* [Selected passage]:
☆ ☆ ☆ ☆ ☆ ☆ ☆
Natasha Rickman, co-founder and director of ‘Women at RADA,’ which promotes gender equality for women on stage and screen, crowd-funded this production though Indiegogo, which shows her commitment to opening up the dialogue about gender representations and how they can be challenged. And it shows in her direction. The actors frequently turn to the audience and deliver their lines in mocking tones, especially those that refer to the qualities of men and women. “Alas, our frailty is the cause, not we, for such as we are made of, such we be,” is Viola’s lament on the state of women. Shakespeare clearly shows this not to be the case; through the ingenious Maria and the defiant Olivia, he clearly tells us that they are not the “frail” things they protest they are. This is, of course, the lingering issue that female actors have had to defend ever since then, and it’s interesting to note that so many years later, we are still struggling to make an equal case for women on the stage. The delivery of this line by Maia Alexander is delivered with self-mocking. The women work just as hard in the play to decide their fates as the men, and Natasha Rickman wants us to recognise that.
There are other judgements of women to be challenged. “For women are as roses, whose fair flower, being once displayed, doth fall that very hour.” How very telling. Shakespeare notes attitudes that will persist. These are the speeches that have been chosen to stay in the play, through a cut that sees it down to ninety minutes, probably necessary in a setting that is basically an archaeological site, but I suspect she kept them there for a reason. The current debate about older women and their exclusion from stage and screen is based on this very premise. Clearly Rickman is keen to challenge this notion of beauty equalling worth. Through confrontation, she forces us to acknowledge that this is how the world of theatre perceives women, and that it should change.
An enigmatic performance, delivered in such a way to leave the audience not only with a sense of entertainment and good humour, but that, just like Shakespeare, we shouldn’t be so quick to assign fixed roles based on gender.
Twelfth Night at the Rose Playhouse until 30th October – A gender experiment: Cast play own gender.
☆ ☆ ☆ ☆ ☆ ☆ ☆
* [Records shown]:
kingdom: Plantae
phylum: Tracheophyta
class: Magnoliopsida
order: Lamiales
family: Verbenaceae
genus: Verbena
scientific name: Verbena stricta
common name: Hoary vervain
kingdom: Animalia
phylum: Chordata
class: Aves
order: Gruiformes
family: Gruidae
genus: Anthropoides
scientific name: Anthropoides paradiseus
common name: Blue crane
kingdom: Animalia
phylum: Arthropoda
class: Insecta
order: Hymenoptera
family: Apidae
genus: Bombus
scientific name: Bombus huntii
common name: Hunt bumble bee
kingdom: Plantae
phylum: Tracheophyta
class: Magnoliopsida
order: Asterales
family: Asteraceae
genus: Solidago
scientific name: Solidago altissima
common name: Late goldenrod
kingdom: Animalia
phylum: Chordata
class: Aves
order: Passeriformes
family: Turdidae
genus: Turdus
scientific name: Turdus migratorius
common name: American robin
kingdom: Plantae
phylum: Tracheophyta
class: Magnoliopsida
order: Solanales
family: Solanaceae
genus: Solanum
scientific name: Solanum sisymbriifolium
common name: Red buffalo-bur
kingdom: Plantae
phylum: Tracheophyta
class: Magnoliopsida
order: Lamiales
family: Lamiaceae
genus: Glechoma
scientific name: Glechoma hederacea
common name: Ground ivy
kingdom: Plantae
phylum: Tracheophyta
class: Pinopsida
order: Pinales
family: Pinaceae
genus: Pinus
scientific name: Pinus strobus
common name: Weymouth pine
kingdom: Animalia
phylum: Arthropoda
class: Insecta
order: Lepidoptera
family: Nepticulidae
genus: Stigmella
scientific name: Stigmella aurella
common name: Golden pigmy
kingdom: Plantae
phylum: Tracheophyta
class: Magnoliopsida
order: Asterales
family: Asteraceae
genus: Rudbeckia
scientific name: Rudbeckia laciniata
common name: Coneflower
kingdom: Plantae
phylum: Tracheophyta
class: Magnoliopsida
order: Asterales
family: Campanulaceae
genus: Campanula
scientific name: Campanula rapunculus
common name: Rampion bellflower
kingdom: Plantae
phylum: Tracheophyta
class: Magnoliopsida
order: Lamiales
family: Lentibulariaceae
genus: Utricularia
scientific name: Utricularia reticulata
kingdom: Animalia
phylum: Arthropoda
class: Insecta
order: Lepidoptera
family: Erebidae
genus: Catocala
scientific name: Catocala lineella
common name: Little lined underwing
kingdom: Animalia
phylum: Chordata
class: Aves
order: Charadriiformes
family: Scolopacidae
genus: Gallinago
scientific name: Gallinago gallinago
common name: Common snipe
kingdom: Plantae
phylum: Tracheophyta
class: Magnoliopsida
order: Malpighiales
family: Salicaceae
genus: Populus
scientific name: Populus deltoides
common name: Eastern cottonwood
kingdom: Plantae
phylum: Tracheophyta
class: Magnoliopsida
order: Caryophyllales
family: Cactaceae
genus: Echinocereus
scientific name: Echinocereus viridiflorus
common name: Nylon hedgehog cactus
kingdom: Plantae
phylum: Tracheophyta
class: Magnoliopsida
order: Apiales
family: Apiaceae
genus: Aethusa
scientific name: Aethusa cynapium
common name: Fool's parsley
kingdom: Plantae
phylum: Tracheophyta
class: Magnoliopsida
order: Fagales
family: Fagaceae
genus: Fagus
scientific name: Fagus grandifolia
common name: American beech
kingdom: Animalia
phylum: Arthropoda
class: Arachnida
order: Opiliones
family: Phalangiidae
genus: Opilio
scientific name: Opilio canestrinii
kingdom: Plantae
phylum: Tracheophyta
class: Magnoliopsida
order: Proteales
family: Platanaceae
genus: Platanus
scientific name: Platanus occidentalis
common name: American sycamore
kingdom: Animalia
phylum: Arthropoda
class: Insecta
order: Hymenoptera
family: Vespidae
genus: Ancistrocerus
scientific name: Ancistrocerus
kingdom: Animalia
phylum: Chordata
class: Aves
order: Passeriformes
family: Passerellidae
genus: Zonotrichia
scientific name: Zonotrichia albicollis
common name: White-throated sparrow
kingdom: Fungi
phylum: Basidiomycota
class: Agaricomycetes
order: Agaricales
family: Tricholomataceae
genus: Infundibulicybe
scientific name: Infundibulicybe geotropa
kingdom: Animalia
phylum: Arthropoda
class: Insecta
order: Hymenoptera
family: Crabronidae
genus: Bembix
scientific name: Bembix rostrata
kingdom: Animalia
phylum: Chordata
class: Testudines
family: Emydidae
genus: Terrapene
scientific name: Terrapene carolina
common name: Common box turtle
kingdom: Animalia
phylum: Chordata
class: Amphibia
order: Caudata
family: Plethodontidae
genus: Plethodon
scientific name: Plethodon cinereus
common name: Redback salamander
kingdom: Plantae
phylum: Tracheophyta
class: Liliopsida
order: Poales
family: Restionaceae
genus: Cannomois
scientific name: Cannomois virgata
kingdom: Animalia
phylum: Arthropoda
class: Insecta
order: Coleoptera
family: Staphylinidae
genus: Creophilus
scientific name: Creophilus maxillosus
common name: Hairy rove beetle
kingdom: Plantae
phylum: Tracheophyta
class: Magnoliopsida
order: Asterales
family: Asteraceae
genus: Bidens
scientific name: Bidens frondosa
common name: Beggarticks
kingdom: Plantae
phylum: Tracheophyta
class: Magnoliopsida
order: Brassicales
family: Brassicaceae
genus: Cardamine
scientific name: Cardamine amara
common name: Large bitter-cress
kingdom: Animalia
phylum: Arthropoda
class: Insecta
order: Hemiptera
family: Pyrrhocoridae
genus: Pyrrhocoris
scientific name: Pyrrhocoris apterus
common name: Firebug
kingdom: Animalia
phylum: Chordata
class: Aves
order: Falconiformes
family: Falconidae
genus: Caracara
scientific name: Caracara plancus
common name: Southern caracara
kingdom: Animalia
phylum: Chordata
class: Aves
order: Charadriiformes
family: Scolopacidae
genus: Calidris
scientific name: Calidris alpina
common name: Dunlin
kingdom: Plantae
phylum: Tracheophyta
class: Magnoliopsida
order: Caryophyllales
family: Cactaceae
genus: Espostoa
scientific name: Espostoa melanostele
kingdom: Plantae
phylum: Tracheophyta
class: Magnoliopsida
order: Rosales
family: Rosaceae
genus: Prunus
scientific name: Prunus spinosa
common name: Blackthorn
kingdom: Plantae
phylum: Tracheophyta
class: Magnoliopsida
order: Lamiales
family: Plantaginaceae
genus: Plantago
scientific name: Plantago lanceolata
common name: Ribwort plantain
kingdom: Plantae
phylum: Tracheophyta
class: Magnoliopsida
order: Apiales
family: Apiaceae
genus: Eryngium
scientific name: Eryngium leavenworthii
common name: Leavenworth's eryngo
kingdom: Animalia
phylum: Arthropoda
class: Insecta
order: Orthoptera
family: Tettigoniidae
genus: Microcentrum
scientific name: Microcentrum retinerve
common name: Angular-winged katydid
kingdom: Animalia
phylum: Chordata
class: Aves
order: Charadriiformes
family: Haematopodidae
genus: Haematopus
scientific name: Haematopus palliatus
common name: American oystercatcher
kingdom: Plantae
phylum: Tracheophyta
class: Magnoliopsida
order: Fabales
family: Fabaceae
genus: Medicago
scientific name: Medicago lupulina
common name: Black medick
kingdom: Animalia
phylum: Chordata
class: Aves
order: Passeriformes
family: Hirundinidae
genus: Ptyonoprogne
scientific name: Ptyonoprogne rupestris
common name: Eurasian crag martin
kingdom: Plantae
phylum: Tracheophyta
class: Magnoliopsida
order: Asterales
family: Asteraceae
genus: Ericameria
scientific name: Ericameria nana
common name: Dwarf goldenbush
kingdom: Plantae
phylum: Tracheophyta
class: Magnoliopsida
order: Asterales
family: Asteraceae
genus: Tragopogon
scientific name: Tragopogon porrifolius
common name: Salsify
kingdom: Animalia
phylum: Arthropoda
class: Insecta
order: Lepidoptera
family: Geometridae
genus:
☆ ☆ ☆ ☆ ☆ ☆ ☆
* [Things to do]:
1. Print the Twelfth Night review verbatim, in full.
2. Output the records verbatim from their first line through the line containing "genus: Turdus", with both of those lines included.
The Twelfth Night review and the records are unrelated to each other.

* [Worked solutions]:
1.
Natasha Rickman, co-founder and director of ‘Women at RADA,’ which promotes gender equality for women on stage and screen, crowd-funded this production though Indiegogo, which shows her commitment to opening up the dialogue about gender representations and how they can be challenged. And it shows in her direction. The actors frequently turn to the audience and deliver their lines in mocking tones, especially those that refer to the qualities of men and women. “Alas, our frailty is the cause, not we, for such as we are made of, such we be,” is Viola’s lament on the state of women. Shakespeare clearly shows this not to be the case; through the ingenious Maria and the defiant Olivia, he clearly tells us that they are not the “frail” things they protest they are. This is, of course, the lingering issue that female actors have had to defend ever since then, and it’s interesting to note that so many years later, we are still struggling to make an equal case for women on the stage. The delivery of this line by Maia Alexander is delivered with self-mocking. The women work just as hard in the play to decide their fates as the men, and Natasha Rickman wants us to recognise that.
There are other judgements of women to be challenged. “For women are as roses, whose fair flower, being once displayed, doth fall that very hour.” How very telling. Shakespeare notes attitudes that will persist. These are the speeches that have been chosen to stay in the play, through a cut that sees it down to ninety minutes, probably necessary in a setting that is basically an archaeological site, but I suspect she kept them there for a reason. The current debate about older women and their exclusion from stage and screen is based on this very premise. Clearly Rickman is keen to challenge this notion of beauty equalling worth. Through confrontation, she forces us to acknowledge that this is how the world of theatre perceives women, and that it should change.
An enigmatic performance, delivered in such a way to leave the audience not only with a sense of entertainment and good humour, but that, just like Shakespeare, we shouldn’t be so quick to assign fixed roles based on gender.
Twelfth Night at the Rose Playhouse until 30th October – A gender experiment: Cast play own gender.

2.
kingdom: Plantae
phylum: Tracheophyta
class: Magnoliopsida
order: Lamiales
family: Verbenaceae
genus: Verbena
scientific name: Verbena stricta
common name: Hoary vervain
kingdom: Animalia
phylum: Chordata
class: Aves
order: Gruiformes
family: Gruidae
genus: Anthropoides
scientific name: Anthropoides paradiseus
common name: Blue crane
kingdom: Animalia
phylum: Arthropoda
class: Insecta
order: Hymenoptera
family: Apidae
genus: Bombus
scientific name: Bombus huntii
common name: Hunt bumble bee
kingdom: Plantae
phylum: Tracheophyta
class: Magnoliopsida
order: Asterales
family: Asteraceae
genus: Solidago
scientific name: Solidago altissima
common name: Late goldenrod
kingdom: Animalia
phylum: Chordata
class: Aves
order: Passeriformes
family: Turdidae
genus: Turdus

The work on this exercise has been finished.